What you should do: The lines to copy from the data below are those that hold the string "téléphonique".

Collected data
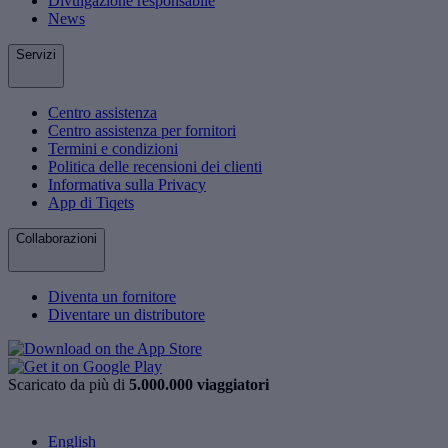
Divulgazione responsabile
News
Servizi
Centro assistenza
Centro assistenza per fornitori
Termini e condizioni
Politica delle recensioni dei clienti
Informativa sulla Privacy
App di Tiqets
Collaborazioni
Diventa un fornitore
Diventare un distributore
Scaricato da più di
5.000.000 viaggiatori
English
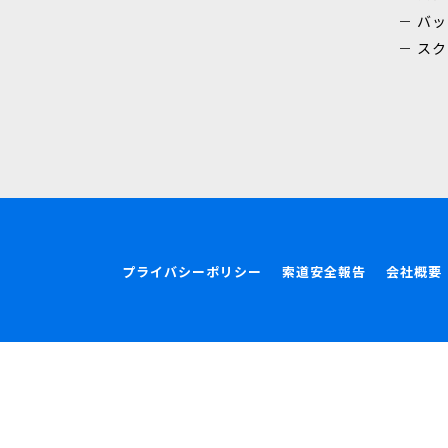
バッ
スク
プライバシーポリシー
索道安全報告
会社概要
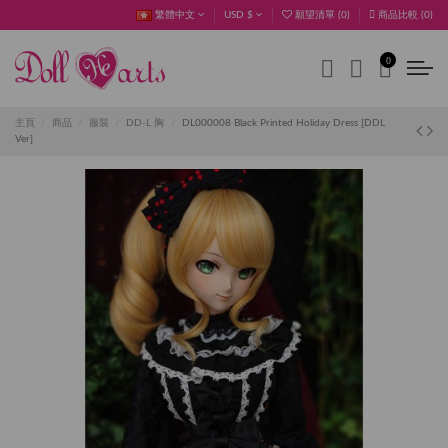
繁體中文
USD $
願望清單 (
0
)
商品比較 (
0
)
0
主頁
商品
服裝
DD-L 胸
DL000008 Black Printed Holiday Dress [DDL
Ver]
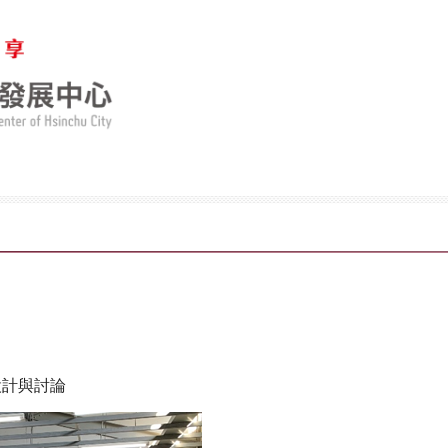
設計與討論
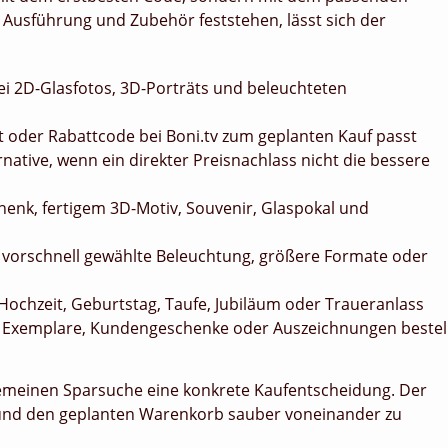
, Ausführung und Zubehör feststehen, lässt sich der
ei 2D-Glasfotos, 3D-Porträts und beleuchteten
t oder Rabattcode bei Boni.tv zum geplanten Kauf passt
rnative, wenn ein direkter Preisnachlass nicht die bessere
nk, fertigem 3D-Motiv, Souvenir, Glaspokal und
 vorschnell gewählte Beleuchtung, größere Formate oder
Hochzeit, Geburtstag, Taufe, Jubiläum oder Traueranlass
 Exemplare, Kundengeschenke oder Auszeichnungen bestel
gemeinen Sparsuche eine konkrete Kaufentscheidung. Der
rt und den geplanten Warenkorb sauber voneinander zu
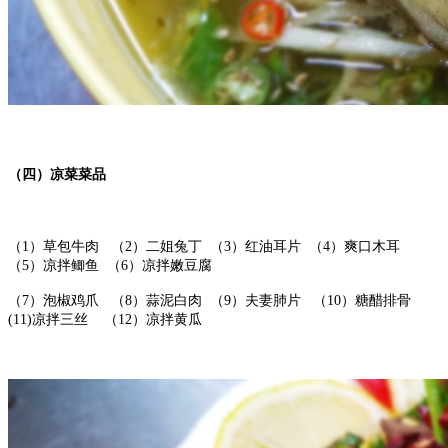
（四）凉菜菜品
（1）草包牛肉 （2）二姐兔丁 （3）红油耳片 （4）爽口木耳
（5）凉拌鲫鱼 （6）凉拌嫩豆腐
（7）泡椒鸡爪 （8）蒜泥白肉 （9）夫妻肺片 （10）糖醋排骨
(11)凉拌三丝 （12）凉拌黄瓜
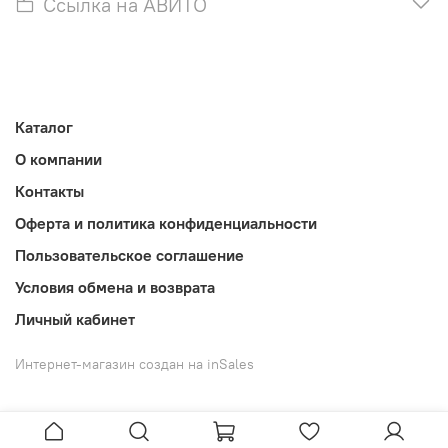
Ссылка на АВИТО
Каталог
О компании
Контакты
Оферта и политика конфиденциальности
Пользовательское соглашение
Условия обмена и возврата
Личный кабинет
Интернет-магазин создан на inSales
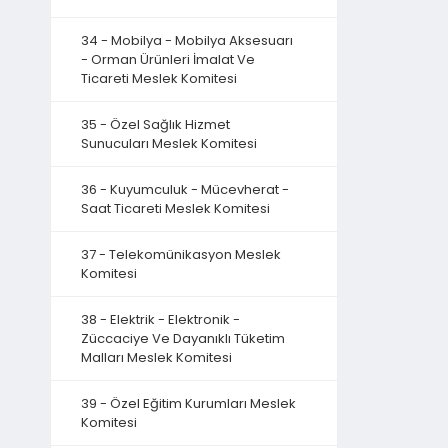
34 - Mobilya - Mobilya Aksesuarı
- Orman Ürünleri İmalat Ve
Ticareti Meslek Komitesi
35 - Özel Sağlık Hizmet
Sunucuları Meslek Komitesi
36 - Kuyumculuk - Mücevherat -
Saat Ticareti Meslek Komitesi
37 - Telekomünikasyon Meslek
Komitesi
38 - Elektrik - Elektronik -
Züccaciye Ve Dayanıklı Tüketim
Malları Meslek Komitesi
39 - Özel Eğitim Kurumları Meslek
Komitesi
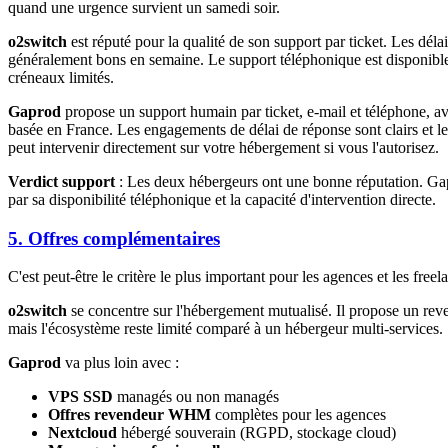
quand une urgence survient un samedi soir.
o2switch
est réputé pour la qualité de son support par ticket. Les déla
généralement bons en semaine. Le support téléphonique est disponibl
créneaux limités.
Gaprod
propose un support humain par ticket, e-mail et téléphone, a
basée en France. Les engagements de délai de réponse sont clairs et l
peut intervenir directement sur votre hébergement si vous l'autorisez.
Verdict support
: Les deux hébergeurs ont une bonne réputation. Ga
par sa disponibilité téléphonique et la capacité d'intervention directe.
5. Offres complémentaires
C'est peut-être le critère le plus important pour les agences et les freel
o2switch
se concentre sur l'hébergement mutualisé. Il propose un rev
mais l'écosystème reste limité comparé à un hébergeur multi-services.
Gaprod
va plus loin avec :
VPS SSD
managés ou non managés
Offres revendeur WHM
complètes pour les agences
Nextcloud
hébergé souverain (RGPD, stockage cloud)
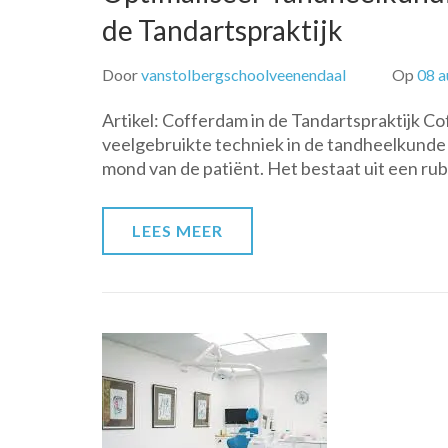
de Tandartspraktijk
Door
vanstolbergschoolveenendaal
Op
08 a
Artikel: Cofferdam in de Tandartspraktijk C
veelgebruikte techniek in de tandheelkunde d
mond van de patiënt. Het bestaat uit een ru
LEES MEER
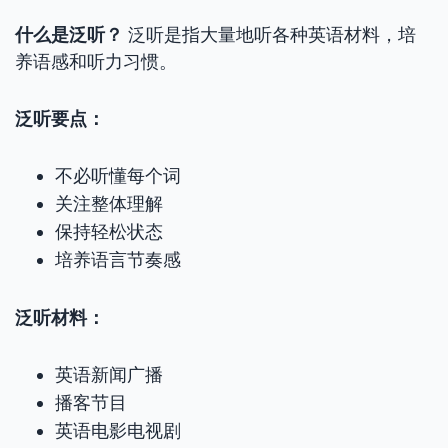
什么是泛听？
泛听是指大量地听各种英语材料，培
养语感和听力习惯。
泛听要点：
不必听懂每个词
关注整体理解
保持轻松状态
培养语言节奏感
泛听材料：
英语新闻广播
播客节目
英语电影电视剧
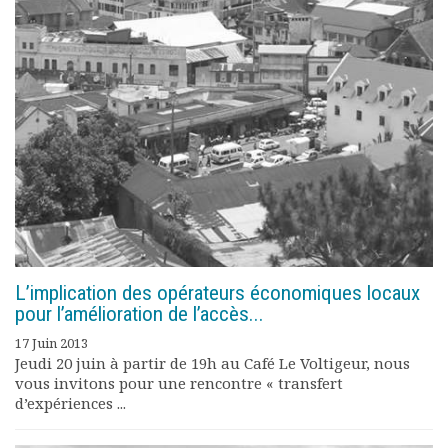
L’implication des opérateurs économiques locaux
pour l’amélioration de l’accès...
17 Juin 2013
Jeudi 20 juin à partir de 19h au Café Le Voltigeur, nous
vous invitons pour une rencontre « transfert
d’expériences ...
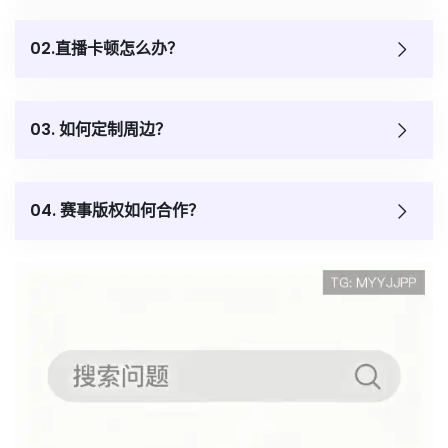
02.直播卡顿怎么办？
03. 如何定制周边？
04. 赛事版权如何合作？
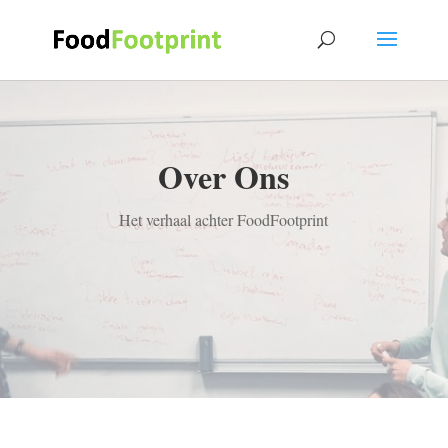
Over Ons
Het verhaal achter FoodFootprint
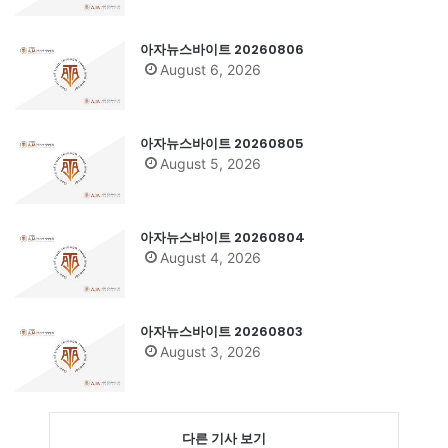
아자뉴스바이트 20260806
August 6, 2026
아자뉴스바이트 20260805
August 5, 2026
아자뉴스바이트 20260804
August 4, 2026
아자뉴스바이트 20260803
August 3, 2026
다른 기사 보기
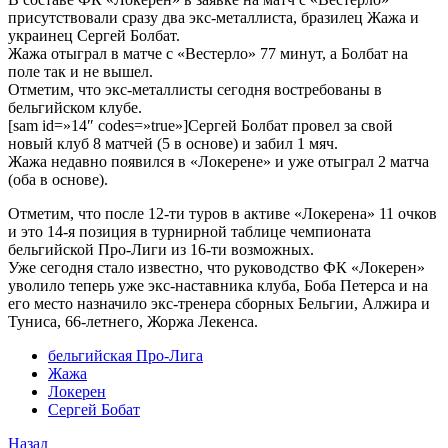
присутствовали сразу два экс-металлиста, бразилец Жажа и
украинец Сергей Болбат.
Жажа отыграл в матче с «Вестерло» 77 минут, а Болбат на
поле так и не вышел.
Отметим, что экс-металлисты сегодня востребованы в
бельгийском клубе.
[sam id=»14″ codes=»true»]Сергей Болбат провел за свой
новый клуб 8 матчей (5 в основе) и забил 1 мяч.
Жажа недавно появился в «Локерене» и уже отыграл 2 матча
(оба в основе).
Отметим, что после 12-ти туров в активе «Локерена» 11 очков
и это 14-я позиция в турнирной таблице чемпионата
бельгийской Про-Лиги из 16-ти возможных.
Уже сегодня стало известно, что руководство ФК «Локерен»
уволило теперь уже экс-наставника клуба, Боба Петерса и на
его место назначило экс-тренера сборных Бельгии, Алжира и
Туниса, 66-летнего, Жоржа Лекенса.
бельгийская Про-Лига
Жажа
Локерен
Сергей Бобат
Назад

Finished exercise:
généralement bons en semaine. Le support téléphonique est disponibl
par sa disponibilité téléphonique et la capacité d'intervention directe.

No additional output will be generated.